Live Results
San Diego City Mayor Todd Gloria and police officer Larry Turner were the top two vote-getters in early returns Tuesday, while public interest attorney Geneviéve Jones-Wright was a distant third.
"Tonight’s results are an endorsement of continuing to do things that we have done together for the last four years," Gloria said. "Pave more roads, house more homeless people, build more affordable homes for working and middle-class San Diegans and keeping San Diego one of the safest big cities in this country”
San Diego voters were choosing between five candidates for San Diego mayor in the primary election that will determine who is on the ballot in the Nov. 5 general election.
Gloria is seeking a second term. The two challengers mounting serious campaigns are Turner and Jones-Wright. Landlord Dan Smiechowski and special education assistant Jane Glasson have had a limited campaign presence.
Why it matters
Gloria has touted his reforms to encourage more home construction, his establishment of safe campsites on the fringes of Balboa Park and his ban on public encampments as evidence that he's tackling the city's most pressing problems. He holds a significant advantage in terms of fundraising, high-profile endorsements and name recognition.

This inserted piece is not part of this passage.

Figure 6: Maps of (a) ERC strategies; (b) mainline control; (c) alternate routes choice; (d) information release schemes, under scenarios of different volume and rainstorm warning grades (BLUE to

Both Turner and Jones-Wright have criticized Gloria's housing and homelessness policies. Jones-Wright says the camping ban has simply moved homeless individuals out of the public eye without actually solving their homelessness. She argues stricter regulations of short-term home rentals would bring more housing onto the market.
Closer look
Jones-Wright is seeking to position herself as a more progressive alternative to Gloria and recently won the endorsement of San Diego County Supervisor Monica Montgomery-Steppe — her highest-profile endorsement by far.
Turner supports the concept of concentrating homeless individuals in a large camp far removed from the city's neighborhoods, though neither the location nor funding sources have been identified.

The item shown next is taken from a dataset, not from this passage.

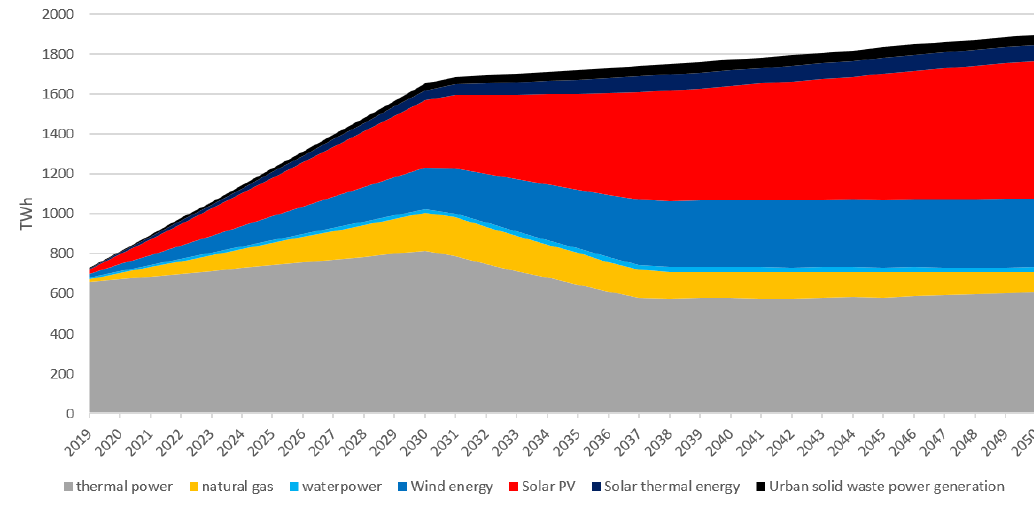
Figure 8. Power generation change in Inner Mongolia under the benchmark scenario.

A lawsuit filed by Gloria's supporters claims that Turner failed to establish residency in the city of San Diego by the legal deadline, making him ineligible to run. A judge declined to rule on the matter before the Mar. 5 primary.
Turner has dismissed the claims as a political hit job. He says he lived on a yacht at Shelter Island from early 2022 to mid-2023 while his wife and kids lived in Alpine due to COVID concerns. He says he then lived in an East Village condominium from July to December 2023, when the deadline to establish residency occurred. The plaintiffs in the case say the address is owned by Turner's campaign manager.